- [EXCERPT]:

# # # # #

I’m in the process of re-working a few aspects of Flour & Flowers. We’re adding a couple items, making some pricing and system changes, promoting someone to manager.
Really, we’re always making little tweaks.
Because I have no idea what I’m doing.
I put together a letter to our customers this week, to inform them, to thank them, and ultimately to say, Please, please don’t give up on us. I’m sorry I don’t know what I’m doing, but this is helping these families so much. So many beautiful things are coming out of these friendships. You buying their products is putting gorgeous smiles on their faces and hope in their step. Please, please like these products; please, please think they are a good deal; and please, please keep making this possible week after week. Heaven only knows we can’t eat $30 worth of bread every week or buy $20 worth of flowers; we need you!
And meanwhile, I’m telling these women: please keep working with us. Be patient with my Burmese. Be patient when I stop to chat with the foreigners. Be patient with our little car. Can you see how much I love you to do this with you every week? Can you see how much Jesus loves you and your family to bring us here to sell $30 of bread and $20 of flowers?
There have been some discouragements as of late; some challenges. There have been tears. There have been a lot of prayers that we can only do this with grace and miracles and that we need Him!
You see, I know it isn’t huge. We’re reaching about three families and getting them about $10 a week, with some business skills mixed in.
Meanwhile, I know business isn’t me. I calculate the costs, and recalculate them; they’re probably still inaccurate. I want the women to win; I want them to make money. But I also want the customers–my friends–to be happy, to love what they are getting. And business is not for people pleasers.
But beyond business, I’ve been realizing lately that this is more draining than just that. For a language-learning introvert, going door to door visiting foreigners with three Burmese in tow is no piece of cake. Working in a kitchen reaching over 115 degrees, with two ovens running and a stove top flame cooking tortillas is not for the faint of heart. Neither is rolling out 120 tortillas and baking multiple loaves of bread before noon. And for that matter, doing it in another language and simultaneously discussing domestic abuse, school schedules, when we’ll play Bingo, who is in the latest crisis, and how much my shirt cost me can wear you out, too.
For some reason it took me a number of months to realize why Thursdays & Fridays have worn me out. I only just noticed that it stretches me mentally, physically, relationally, spiritually, and psychologically. I only just realized that we are taking the longest, most challenging road possible to give these families a small sum of income.

# # # # #

- [MATERIAL SHOWN]:
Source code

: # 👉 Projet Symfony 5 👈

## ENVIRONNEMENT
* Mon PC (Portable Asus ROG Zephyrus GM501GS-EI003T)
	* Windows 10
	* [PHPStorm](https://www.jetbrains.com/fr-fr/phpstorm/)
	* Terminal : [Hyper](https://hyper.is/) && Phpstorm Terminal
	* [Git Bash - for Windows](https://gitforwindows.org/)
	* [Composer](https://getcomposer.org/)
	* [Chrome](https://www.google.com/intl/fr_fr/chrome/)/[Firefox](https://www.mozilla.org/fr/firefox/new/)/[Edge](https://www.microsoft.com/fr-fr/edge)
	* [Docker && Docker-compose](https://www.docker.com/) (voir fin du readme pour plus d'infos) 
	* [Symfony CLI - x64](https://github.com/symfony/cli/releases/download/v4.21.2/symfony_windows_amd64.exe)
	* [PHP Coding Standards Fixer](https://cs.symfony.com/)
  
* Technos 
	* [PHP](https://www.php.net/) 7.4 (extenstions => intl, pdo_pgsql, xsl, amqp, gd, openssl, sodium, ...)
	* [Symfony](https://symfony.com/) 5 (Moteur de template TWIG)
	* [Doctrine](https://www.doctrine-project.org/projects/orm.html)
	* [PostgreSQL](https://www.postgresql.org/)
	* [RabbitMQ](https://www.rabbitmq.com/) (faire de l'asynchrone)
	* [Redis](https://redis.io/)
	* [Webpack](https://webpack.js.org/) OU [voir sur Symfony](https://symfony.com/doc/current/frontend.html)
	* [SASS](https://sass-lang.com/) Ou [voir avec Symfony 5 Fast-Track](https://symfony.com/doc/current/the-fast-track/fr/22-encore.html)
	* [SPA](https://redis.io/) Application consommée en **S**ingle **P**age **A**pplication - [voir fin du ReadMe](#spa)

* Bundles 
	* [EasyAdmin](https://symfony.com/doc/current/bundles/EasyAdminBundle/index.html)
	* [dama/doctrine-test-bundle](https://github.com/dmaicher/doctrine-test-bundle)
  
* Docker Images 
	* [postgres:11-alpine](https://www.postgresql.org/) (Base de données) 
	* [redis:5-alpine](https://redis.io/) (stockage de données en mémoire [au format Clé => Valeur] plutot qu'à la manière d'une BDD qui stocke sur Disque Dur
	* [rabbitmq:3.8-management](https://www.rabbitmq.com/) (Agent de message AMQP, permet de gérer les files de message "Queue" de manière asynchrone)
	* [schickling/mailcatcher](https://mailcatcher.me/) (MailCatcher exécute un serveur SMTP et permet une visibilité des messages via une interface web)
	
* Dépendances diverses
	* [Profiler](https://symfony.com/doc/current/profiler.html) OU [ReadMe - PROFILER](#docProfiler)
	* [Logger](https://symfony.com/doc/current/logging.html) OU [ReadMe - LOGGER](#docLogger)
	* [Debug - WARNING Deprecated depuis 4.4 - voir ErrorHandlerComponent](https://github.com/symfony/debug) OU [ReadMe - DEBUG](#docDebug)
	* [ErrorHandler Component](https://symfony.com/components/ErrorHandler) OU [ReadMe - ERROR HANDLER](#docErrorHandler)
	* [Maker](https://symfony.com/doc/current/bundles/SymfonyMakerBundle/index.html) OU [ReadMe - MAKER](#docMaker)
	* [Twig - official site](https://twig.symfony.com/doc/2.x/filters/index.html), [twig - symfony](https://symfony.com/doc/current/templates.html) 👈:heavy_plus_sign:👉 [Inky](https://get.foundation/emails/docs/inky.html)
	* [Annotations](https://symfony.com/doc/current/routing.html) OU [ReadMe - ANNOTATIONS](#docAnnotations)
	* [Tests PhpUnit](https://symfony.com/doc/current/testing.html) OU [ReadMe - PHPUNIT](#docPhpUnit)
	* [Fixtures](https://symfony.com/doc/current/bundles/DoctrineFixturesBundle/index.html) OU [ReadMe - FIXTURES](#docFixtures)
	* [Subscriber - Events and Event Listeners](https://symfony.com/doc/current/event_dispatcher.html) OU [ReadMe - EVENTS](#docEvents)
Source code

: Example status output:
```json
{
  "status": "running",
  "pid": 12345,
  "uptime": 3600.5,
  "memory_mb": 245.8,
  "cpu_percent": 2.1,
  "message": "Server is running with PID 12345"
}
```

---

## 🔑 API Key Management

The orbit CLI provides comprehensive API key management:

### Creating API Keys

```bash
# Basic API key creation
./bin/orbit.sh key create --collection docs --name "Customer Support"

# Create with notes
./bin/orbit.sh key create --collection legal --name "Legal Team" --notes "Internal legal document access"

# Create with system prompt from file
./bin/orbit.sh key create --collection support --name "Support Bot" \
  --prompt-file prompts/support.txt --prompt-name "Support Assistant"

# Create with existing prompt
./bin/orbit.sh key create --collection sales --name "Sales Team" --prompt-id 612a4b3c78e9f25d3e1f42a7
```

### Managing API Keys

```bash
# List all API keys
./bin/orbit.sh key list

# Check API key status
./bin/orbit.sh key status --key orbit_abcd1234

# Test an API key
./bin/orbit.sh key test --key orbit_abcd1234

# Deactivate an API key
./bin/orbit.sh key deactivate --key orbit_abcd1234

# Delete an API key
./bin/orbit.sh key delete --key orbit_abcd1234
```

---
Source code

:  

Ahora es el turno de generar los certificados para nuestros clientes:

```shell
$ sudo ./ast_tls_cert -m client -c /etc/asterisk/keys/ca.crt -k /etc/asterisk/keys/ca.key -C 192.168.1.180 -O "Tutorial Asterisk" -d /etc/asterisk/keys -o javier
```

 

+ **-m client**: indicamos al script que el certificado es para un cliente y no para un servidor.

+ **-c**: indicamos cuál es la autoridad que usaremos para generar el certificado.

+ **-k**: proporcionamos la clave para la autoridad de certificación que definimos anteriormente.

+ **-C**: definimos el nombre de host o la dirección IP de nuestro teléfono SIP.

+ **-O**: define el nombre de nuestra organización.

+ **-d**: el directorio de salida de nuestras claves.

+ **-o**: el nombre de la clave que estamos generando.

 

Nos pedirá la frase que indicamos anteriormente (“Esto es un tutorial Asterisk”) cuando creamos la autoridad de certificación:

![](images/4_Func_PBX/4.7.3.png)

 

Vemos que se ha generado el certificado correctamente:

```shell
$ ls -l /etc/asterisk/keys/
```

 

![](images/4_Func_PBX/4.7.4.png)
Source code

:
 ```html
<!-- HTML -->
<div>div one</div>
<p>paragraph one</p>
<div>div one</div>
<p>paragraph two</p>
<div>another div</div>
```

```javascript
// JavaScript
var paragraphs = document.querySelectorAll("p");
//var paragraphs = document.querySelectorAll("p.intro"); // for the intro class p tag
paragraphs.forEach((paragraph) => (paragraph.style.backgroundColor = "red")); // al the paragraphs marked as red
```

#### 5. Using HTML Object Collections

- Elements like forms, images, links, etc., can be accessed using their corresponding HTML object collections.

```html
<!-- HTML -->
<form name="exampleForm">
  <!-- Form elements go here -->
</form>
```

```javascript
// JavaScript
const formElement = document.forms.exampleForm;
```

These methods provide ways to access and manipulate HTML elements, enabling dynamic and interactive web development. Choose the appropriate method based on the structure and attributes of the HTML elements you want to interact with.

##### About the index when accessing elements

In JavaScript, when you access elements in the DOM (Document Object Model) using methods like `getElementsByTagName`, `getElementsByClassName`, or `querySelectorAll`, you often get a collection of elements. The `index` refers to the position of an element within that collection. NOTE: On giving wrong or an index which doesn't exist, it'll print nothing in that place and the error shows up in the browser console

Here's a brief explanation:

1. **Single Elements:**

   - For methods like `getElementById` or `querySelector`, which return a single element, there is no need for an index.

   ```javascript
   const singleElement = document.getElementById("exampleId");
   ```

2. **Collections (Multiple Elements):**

# # # # #

- [EXERCISE]:
Carry the account of running Flour & Flowers forward, starting after its last sentence.

- [ANSWER TO THIS TASK]:
It would be so much easier to just give them the money.
But I wouldn’t know Pyo Pyo the way I do. We wouldn’t have been able to ensure they get a good meal of meat and vegetables once a week. We wouldn’t be able to talk about all the hard things we talk about. We wouldn’t be able to talk about savings and budgets and costs and profit. They wouldn’t be picking up English and I wouldn’t know as much Burmese. I wouldn’t get to see their elated faces when someone gives them a 10 baht tip. They wouldn’t be able to see Stephen and I interact, to see me make him coffee and hear him say thank you. They wouldn’t hear us tell each other we love each other or see us help each other out. I woudn’t have been able to learn different Burmese dishes we cook over lunch or how to cut the pumpkin most wasteless-ly.
The list is endless. In short, if we just gave them the money, we wouldn’t be friends.
Instead, we are just tired after a long day of being friends and doing life together {in a place that is sometimes difficult to do life}.
So Flour & Flowers keeps growing and took a couple big leaps this week. We added two new recipes and we’ll now be baking and delivering on the same day! I’m passing over tasks to our new manager, to equip her and ease the work on me. We hope to add more young moms and families soon.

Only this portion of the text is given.